Short problem A —
In the essay about the campfire in the woods, how many days did it take the writer to get back to the spot found on New Year's Eve?
Short problem B —
Summarize the essay about the campfire in the woods in two sentences.
Short problem C —
Continue the essay about the campfire in the woods from its last sentence.

Passage shown —
A quest for deeper meaning

A quest for deeper meaning

 

It took me exactly 11 days to get back to that spot in the woods that I had found on New Year’s Eve. Just time, and work, and busyness had created a dynamic where I simply was not able to make it back out to the woods. On this lovely January afternoon, I snowshoed back out taking the long way around, to come to the little teepee of sticks and dryer lint and birch bark that I had left there days before. 

 

This time I was smart! I had grabbed a lighter from the kitchen drawer before I left; the regular old Bic kind that you flip the wheel in order to light the flint and get a flame. This time, I had it figured out. Or so I thought. I get to my tiny little campfire in the woods only to bend down with said lighter in hand, plucking through the drifted snow to find the dry stuff buried underneath and pulling it to the top, I flipped the wheel on the lighter. spark, spark, spark, nothing… again, and again… You’re fucking kidding me.

 

I tried and tried and tried. I stood up to see if I could get enough lighter fluid to be at the base of the lighter to create a flame, so that I could light the fire standing up and then just tuck it into the campfire so that everything could burn. Absolutely no luck. I had to laugh because if I hadn’t laughed, I probably would’ve kicked the entire campfire over in frustration. 

 

Why on earth was I being prevented from burning my New Year’s intentions?!

 

Over the years I have had hundreds of people sit in front of me and ask me why; why did this person I love not love me back the same way I loved them? Why did this horrible event in my life happen to me? Why did my loved one get ripped away from me, out of my life when, and the way that they did? Endless questions of why, and here I sat with my own wondering of why. Searching for sense, where there appeared to be none.

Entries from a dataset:
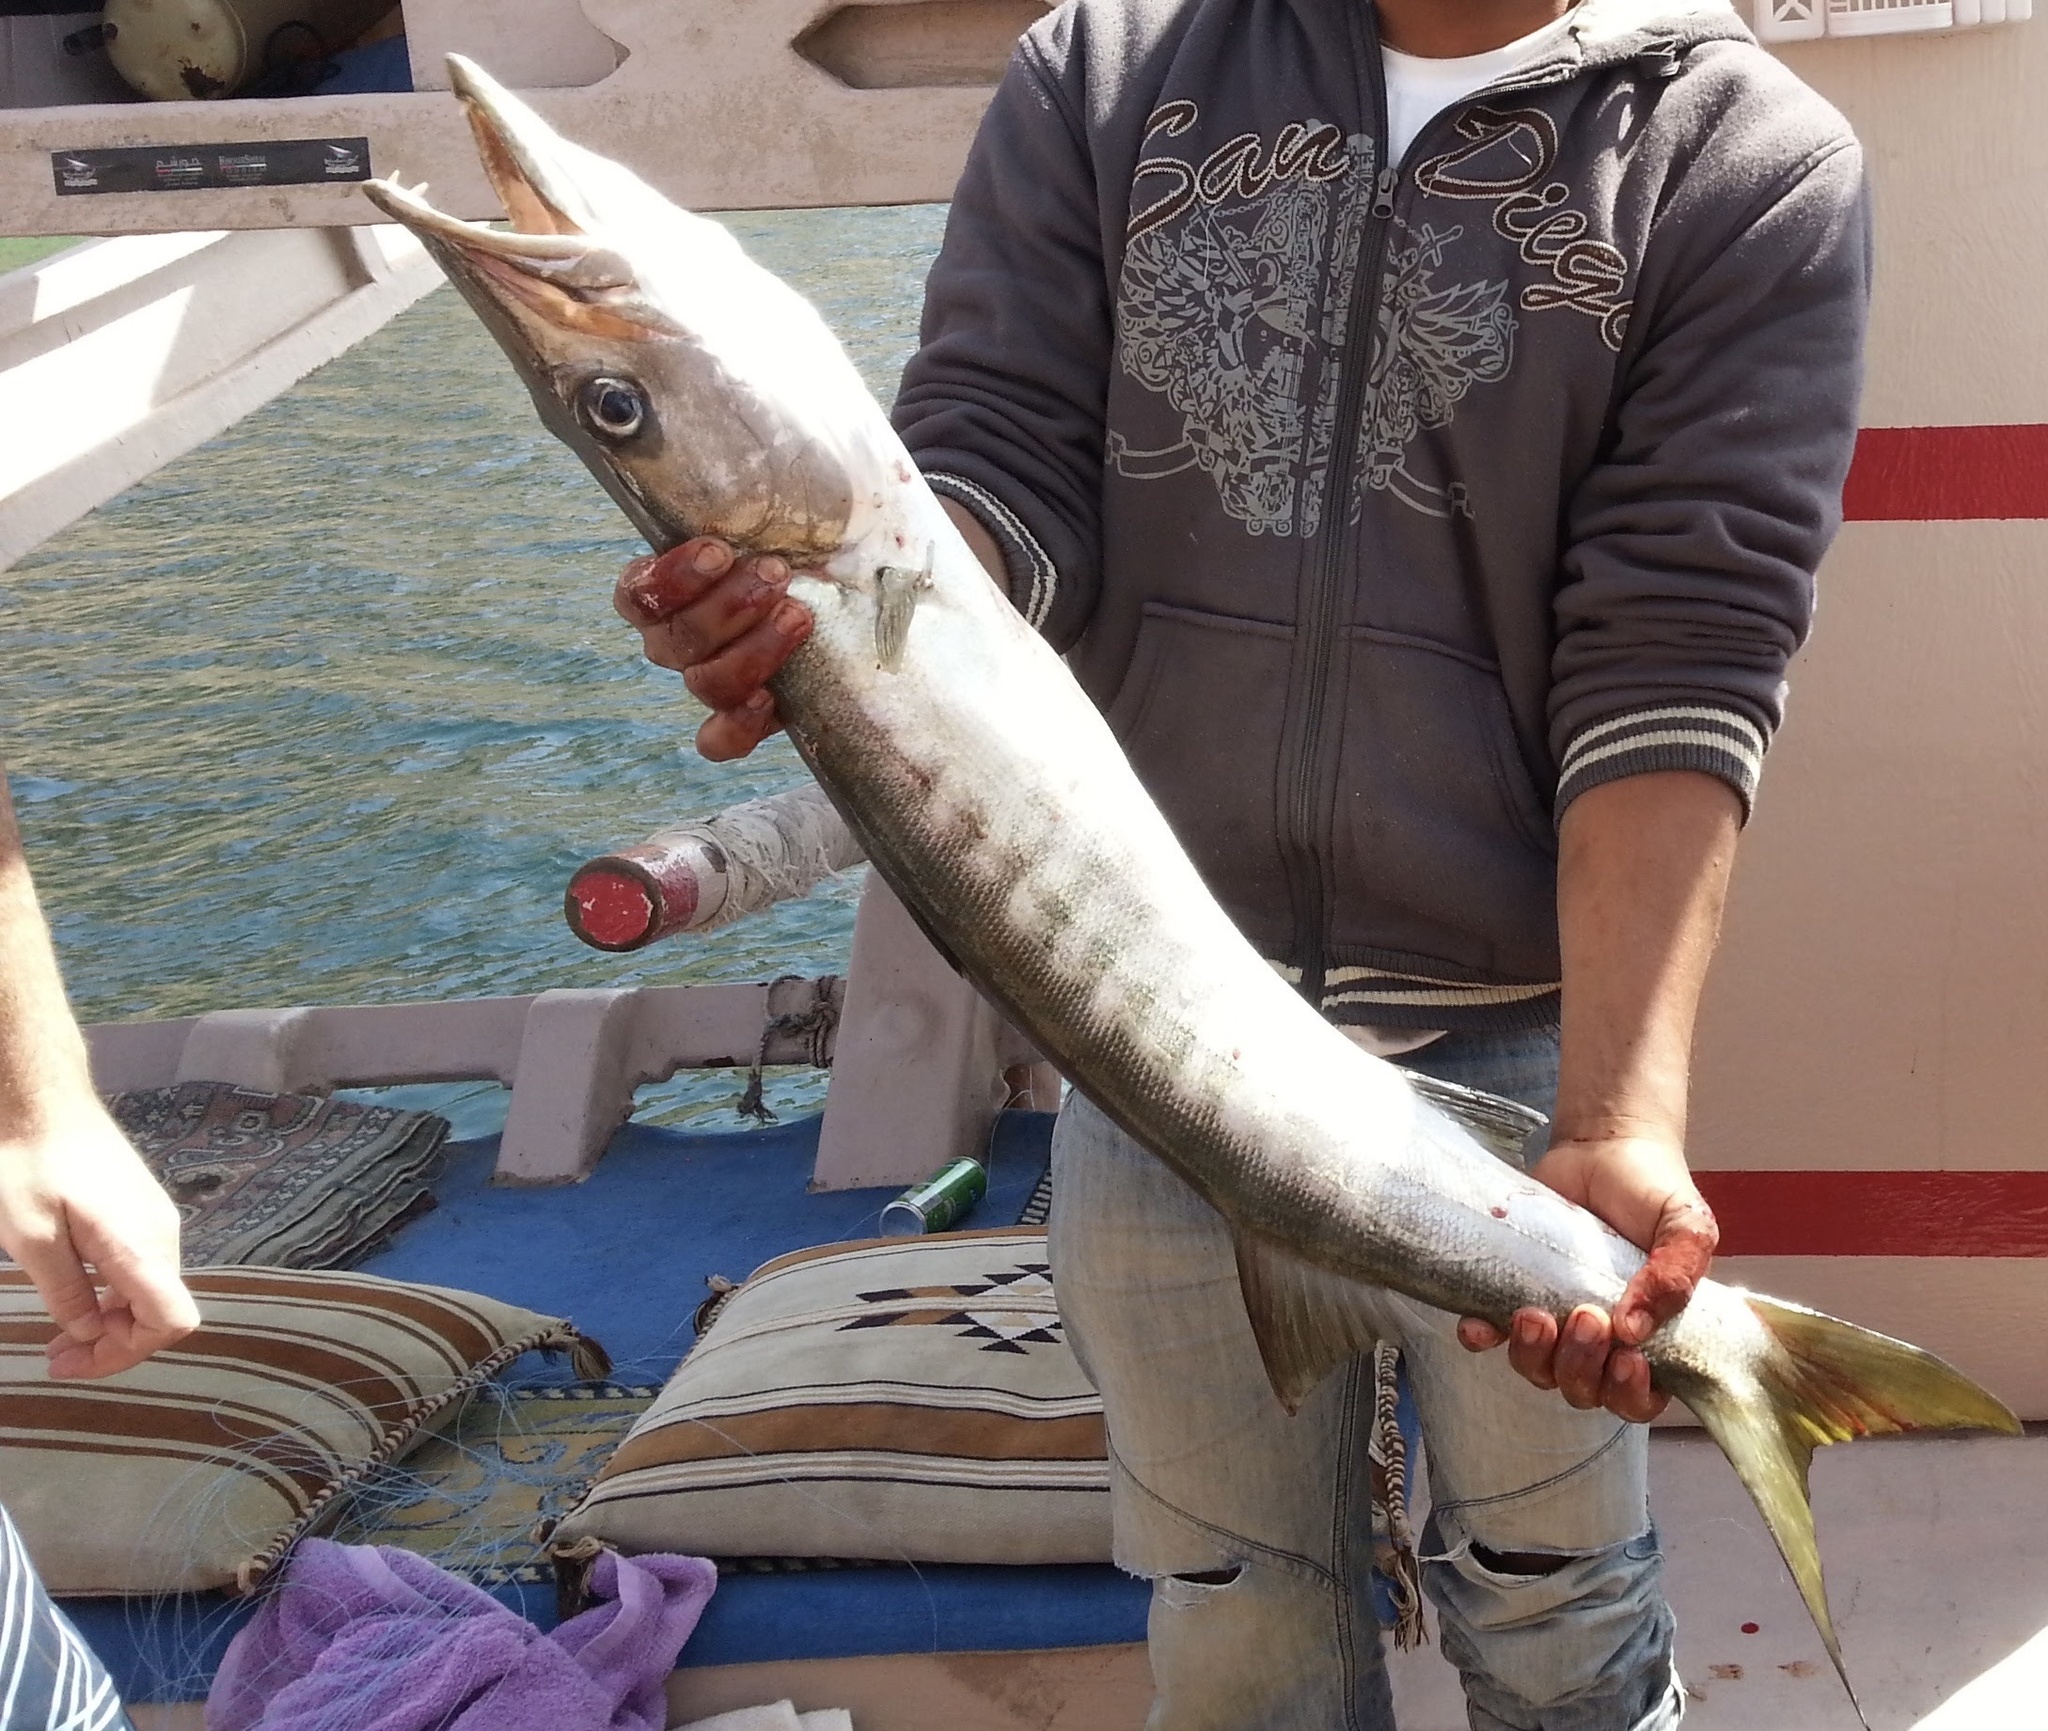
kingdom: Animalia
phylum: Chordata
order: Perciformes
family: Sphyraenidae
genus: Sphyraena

---

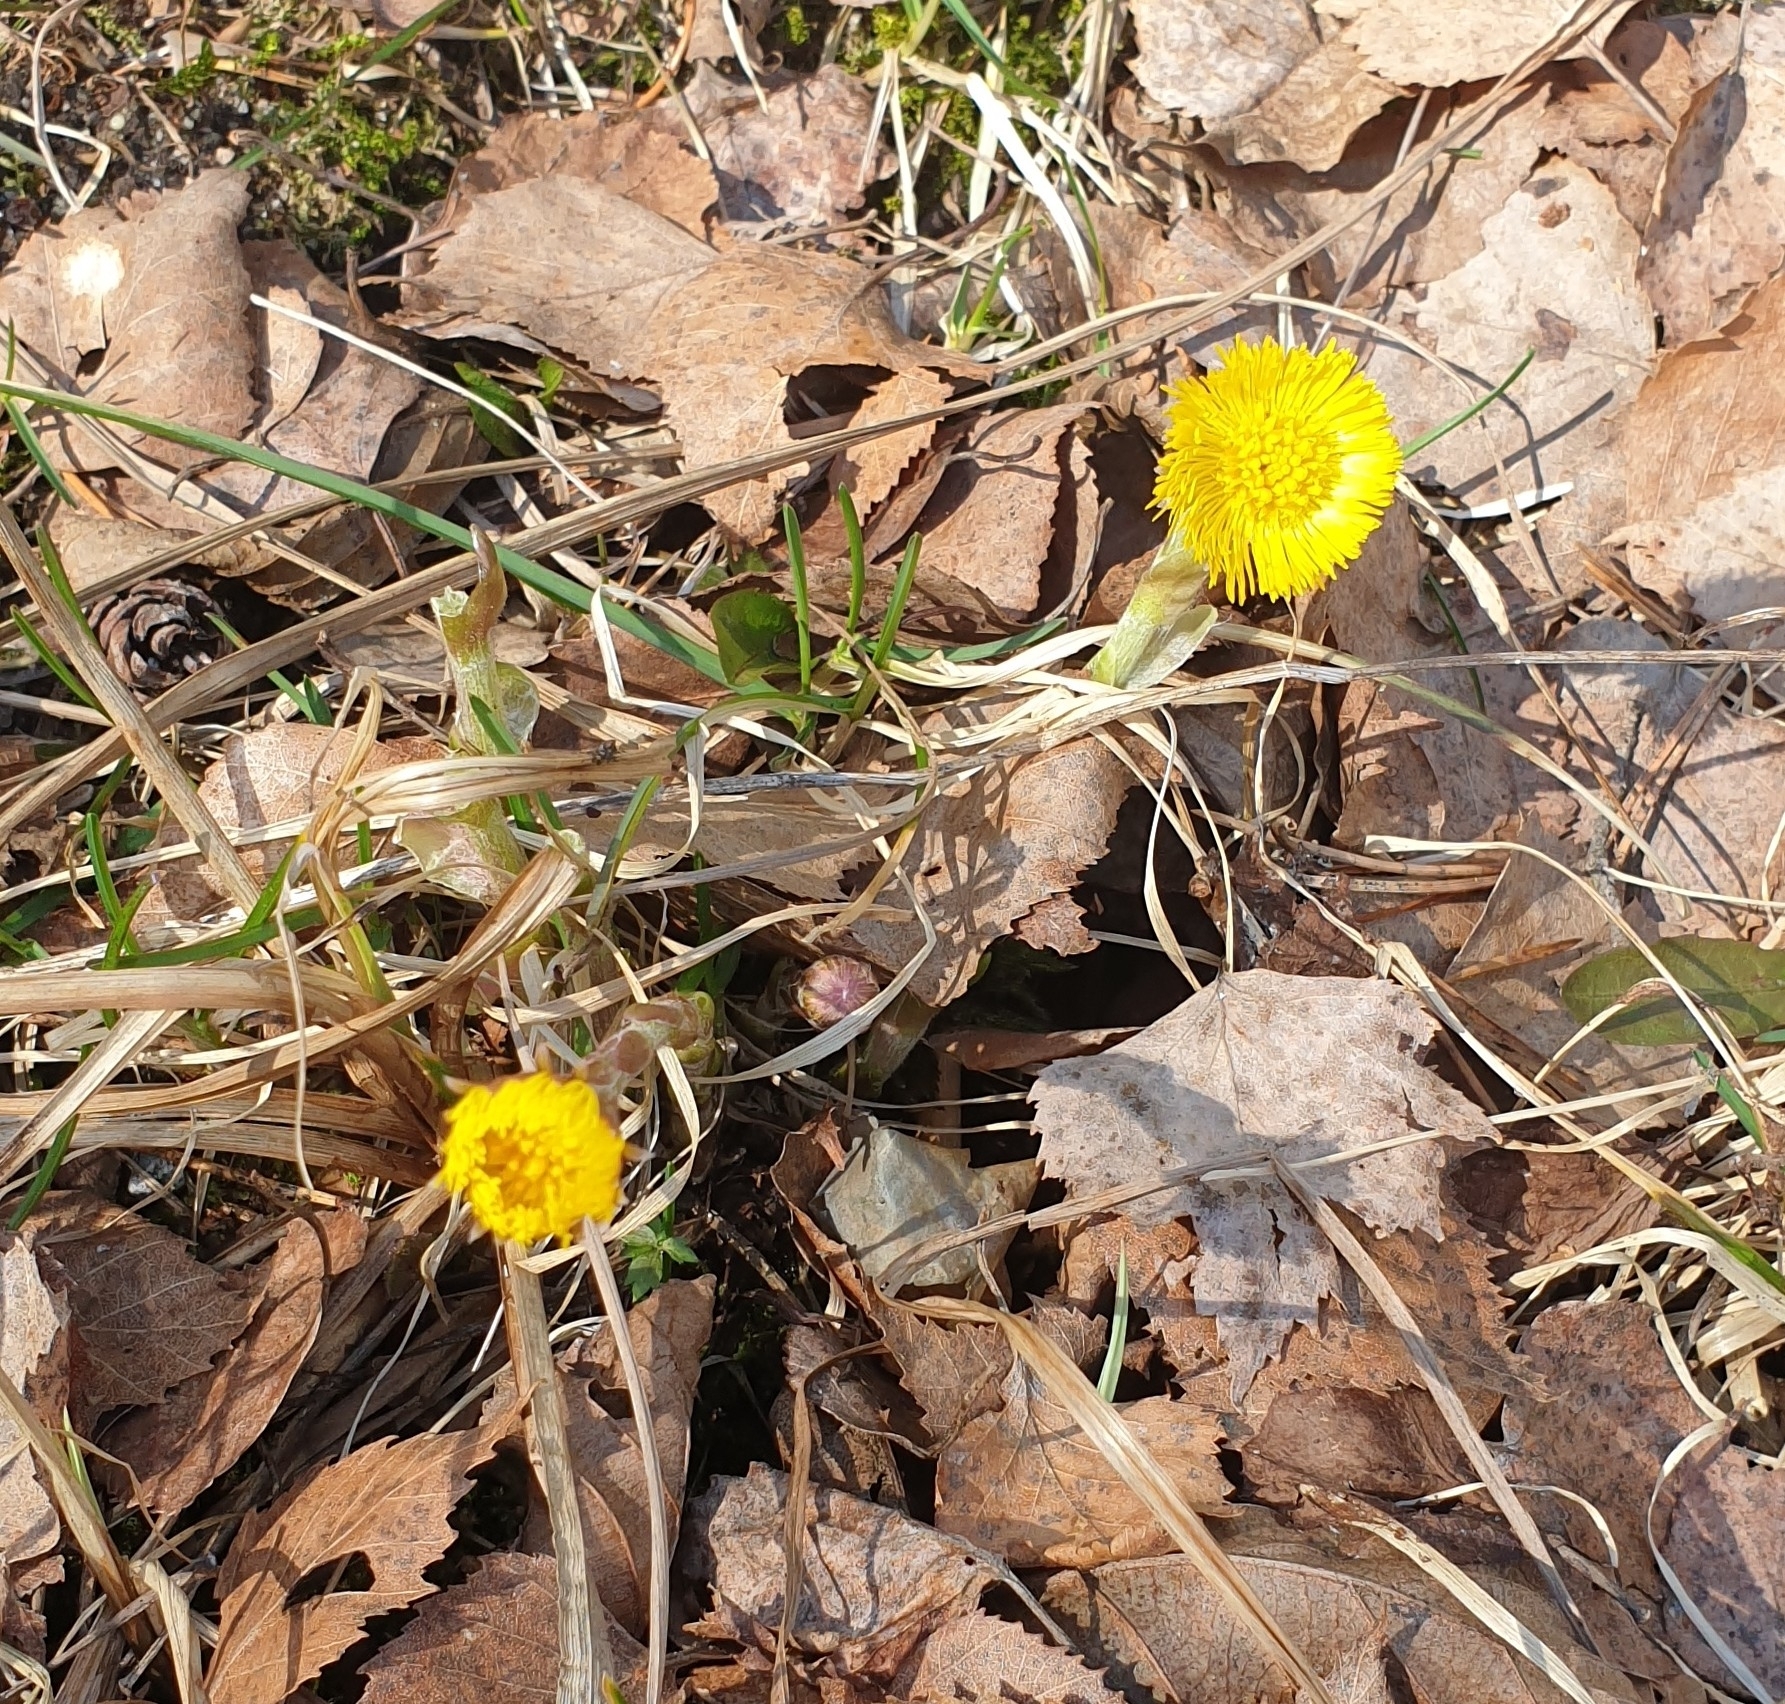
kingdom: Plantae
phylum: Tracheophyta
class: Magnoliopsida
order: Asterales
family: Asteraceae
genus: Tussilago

Output A —
Exactly 11 days.

Output B —
On a January afternoon the writer snowshoed back to a small teepee of sticks, dryer lint and birch bark left in the woods, this time bringing a lighter that only sparked and never produced a flame despite repeated tries. Laughing to keep from kicking the campfire over, the writer wondered why burning the New Year's intentions was being prevented, recalling the many people over the years who had asked why painful things happened to them.

Output C —
 

Earlier this day, my husband received a phone call from his nephew, telling us that my husband’s niece, this nephew’s sister, had died unexpectedly late the night before. No health issues. Still a very young woman. Smart, funny, and marched to her own drummer her entire life. Why her? Why now? After hearing the news all that was left to do was just ask and wonder, recognizing that there would never be an answer to the question. So often we hear comments like “when it’s your time, it’s your time” or “when God calls you home you’re going.“ These comments are always incredibly well intended, believe me, but if you’ve ever been on the receiving end, you know that they offer very little comfort.

 

I understand completely that some things we will never understand. And then oftentimes even when we step into the viewpoint of Spirit, when we talk about soul contracts, and sacred agreements and jobs that we are here to fulfill with one another, while it may provide an answer it often does not provide understanding or true peace. That my friend, takes more time. 

 

So as I stand here out in the middle of the woods next to my tiny little New Year’s fire site that for some reason, I still don’t understand, but that damn thing will not light, I too am left with asking why, searching for my own level of understanding to so many things that are far bigger than just my little won’t-light fire. 

As I take a few deep breaths, I settle into the knowing of Spirit inside of me and the realization that there’s a greater mystery unfolding every moment of every day, and we have no idea what it is.

 

We try to put our life on a course and plan, and strategize, and make schedules, and set our goals. We have no idea what tomorrow will bring, or even 10 minutes from now. As I breathe, I surrender myself to the idea that there is a wisdom that is carried in the vibration of all that is, and I am a speck that is floating within it. I don’t have control and I never did, and I won’t. Control is an illusion. 

 

I am reminded by all of the people I sit with who ask why, and as I have just done that very thing with my husband, and family, and within myself, I understand the search for some perception that feels like control. If we understand the “why” then we can make some sense of things.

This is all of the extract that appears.